© Mex One Recordings. All rights reserved.
Is art the new
rock ’n’ roll?
Music producer Paul Mex begs the question of who’s more rock’n’roll –
Tracey Emin or Will Young?
Is art the new rock’n’roll? Well that was the question posed to me by an art editor whilst we were out experimenting with cocktails into the small hours of a Tuesday night, or more like early Wednesday morning...
Rock ’n’ roll appears to have fallen by the wayside since calculating corporations hijacked what was Top of the Pops. In today’s climate, one is hard pressed to find a ‘star’ that could offend anybody’s grandmother, let alone drop a TV out of a hotel window! Of course with the advent of Pop Idol and The X-Factor, things have become worse, with the bulk of new ‘musicians’ aspiring to simply be famous karaoke clowns and nothing more. Yet once there was a thin line between art and music; the well-documented art school backgrounds of John Lennon, Brian Eno and Jarvis Cocker created a blurring and merging of the two media, complete with rock‘n’roll integrity. Most rockers now reek of conformity and careerism against a digital backdrop of falling record sales and leisure market fragmentation.
Measure all this up against artists like Tracey Emin, the Chapman brothers and Damien Hirst, and its not surprising art looks like the new rock‘n’roll. Crazy yet innovative idealistic design jumbled in their work with sex and bad behaviour certainly goes a long way towards the nihilistic cause. Sprinkle a little politics into your art, something often missing from current pop music, and you get the complete package. Yet all is not as it possibly seems. Is the art world simply behind the times when compared to the music arena? Is rock‘n’roll not an outdated concept in these Post Modernist times and past its sell-by date? Certainly many of artist Banksy’s latest exploits bear a resemblance to the pop version of Situationism deployed by the Sex Pistols back in the late 70s.

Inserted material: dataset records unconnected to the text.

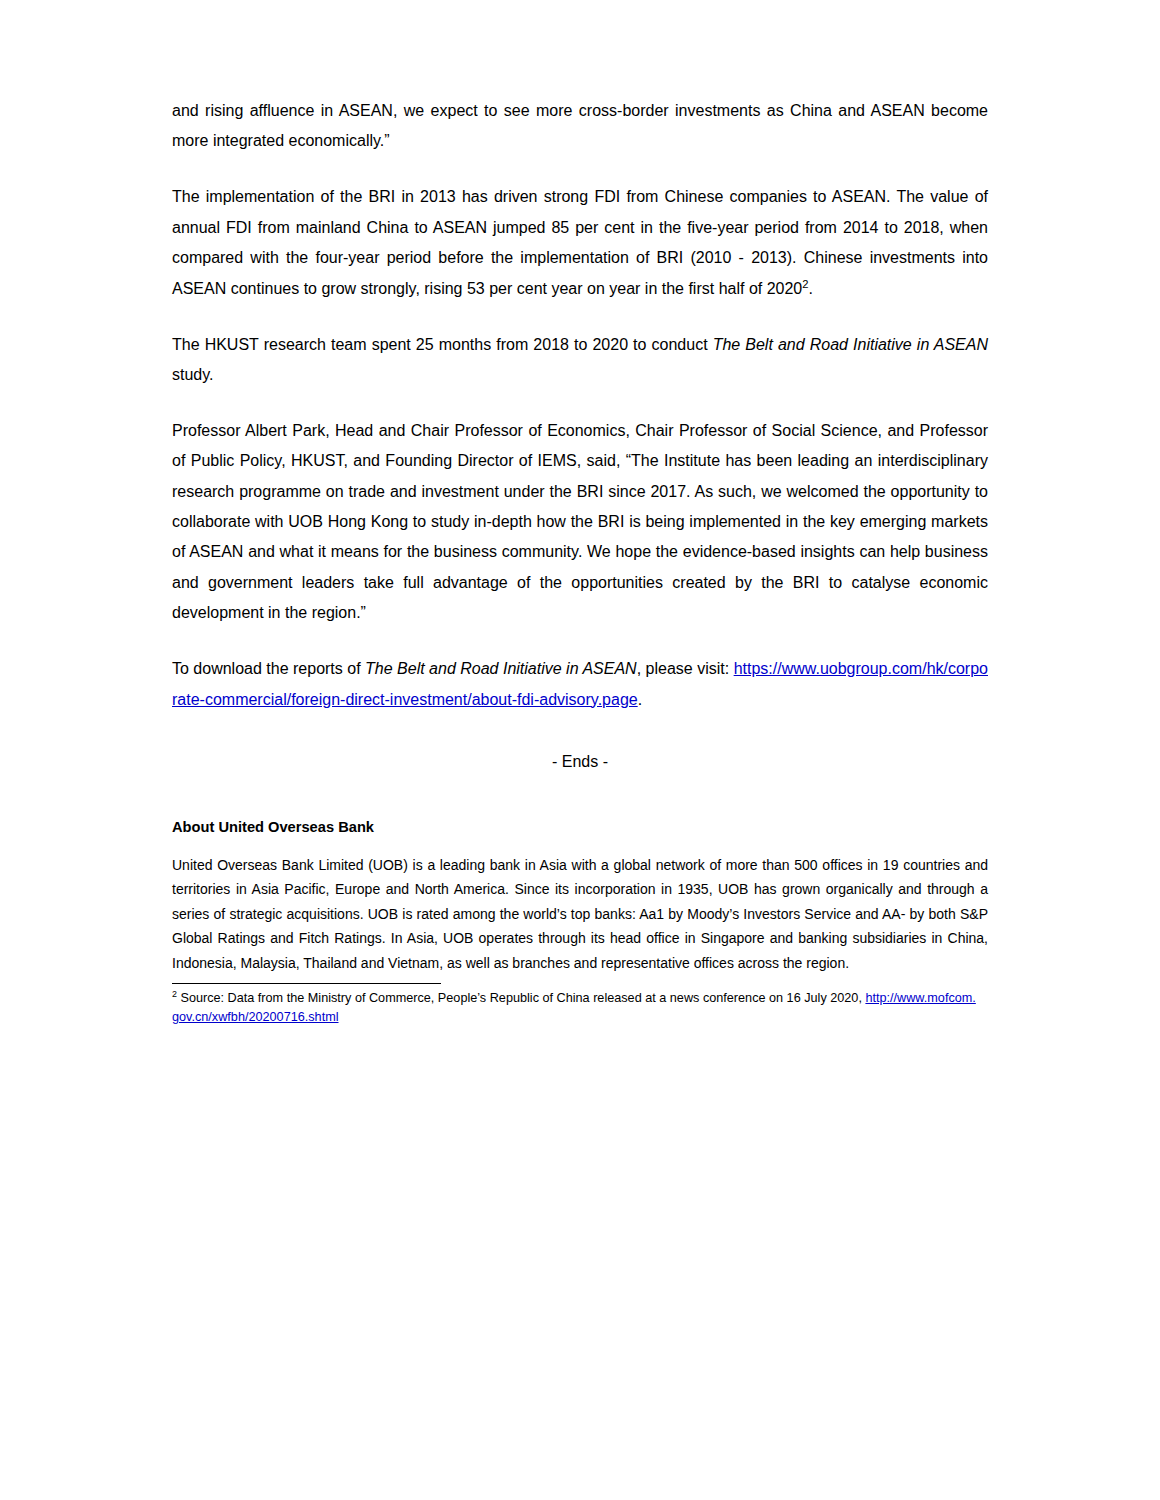and rising affluence in ASEAN, we expect to see more cross-border investments as China and ASEAN become more integrated economically.”
The implementation of the BRI in 2013 has driven strong FDI from Chinese companies to ASEAN. The value of annual FDI from mainland China to ASEAN jumped 85 per cent in the five-year period from 2014 to 2018, when compared with the four-year period before the implementation of BRI (2010 - 2013). Chinese investments into ASEAN continues to grow strongly, rising 53 per cent year on year in the first half of 20202.
The HKUST research team spent 25 months from 2018 to 2020 to conduct The Belt and Road Initiative in ASEAN study.
Professor Albert Park, Head and Chair Professor of Economics, Chair Professor of Social Science, and Professor of Public Policy, HKUST, and Founding Director of IEMS, said, “The Institute has been leading an interdisciplinary research programme on trade and investment under the BRI since 2017. As such, we welcomed the opportunity to collaborate with UOB Hong Kong to study in-depth how the BRI is being implemented in the key emerging markets of ASEAN and what it means for the business community. We hope the evidence-based insights can help business and government leaders take full advantage of the opportunities created by the BRI to catalyse economic development in the region.”
To download the reports of The Belt and Road Initiative in ASEAN, please visit: https://www.uobgroup.com/hk/corporate-commercial/foreign-direct-investment/about-fdi-advisory.page.
- Ends -
About United Overseas Bank
United Overseas Bank Limited (UOB) is a leading bank in Asia with a global network of more than 500 offices in 19 countries and territories in Asia Pacific, Europe and North America. Since its incorporation in 1935, UOB has grown organically and through a series of strategic acquisitions. UOB is rated among the world’s top banks: Aa1 by Moody’s Investors Service and AA- by both S&P Global Ratings and Fitch Ratings. In Asia, UOB operates through its head office in Singapore and banking subsidiaries in China, Indonesia, Malaysia, Thailand and Vietnam, as well as branches and representative offices across the region.
2 Source: Data from the Ministry of Commerce, People’s Republic of China released at a news conference on 16 July 2020, http://www.mofcom.gov.cn/xwfbh/20200716.shtml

Yet, where does it all end up but at some LA gathering for the Hollywood ‘in-crowd’ and part of a mass money-making machine. Incidentally, LA is also now home of former Pistols Johnny Rotten and Steve Jones!
Rock‘n’roll once represented an attitude of freedom, sexuality and fun, but apart from giving a little nudge, has never ultimately posed much of a threat other than to pop culture. So if art is the new rock‘n’roll, placed within our celebrity-driven culture, it probably only amounts to being a formulated cash-cow with most of the fun and genuine attitude taken out. Besides, few really want to see simpleton bad behaviour anymore – it looks silly, is very passé and is just not polite. There’s only one thing worse than a rebel without a cause… and that’s a calculating careerist rebel! Viva rock‘n’roll!
Freelance music producer Paul Mex has sold an accumulation of nearly a million records and worked with a host of diverse artists from George Michael to Robert Wyatt. He first emerged from the 70s punk rock revolution as a live musician, moving into production during the 80s.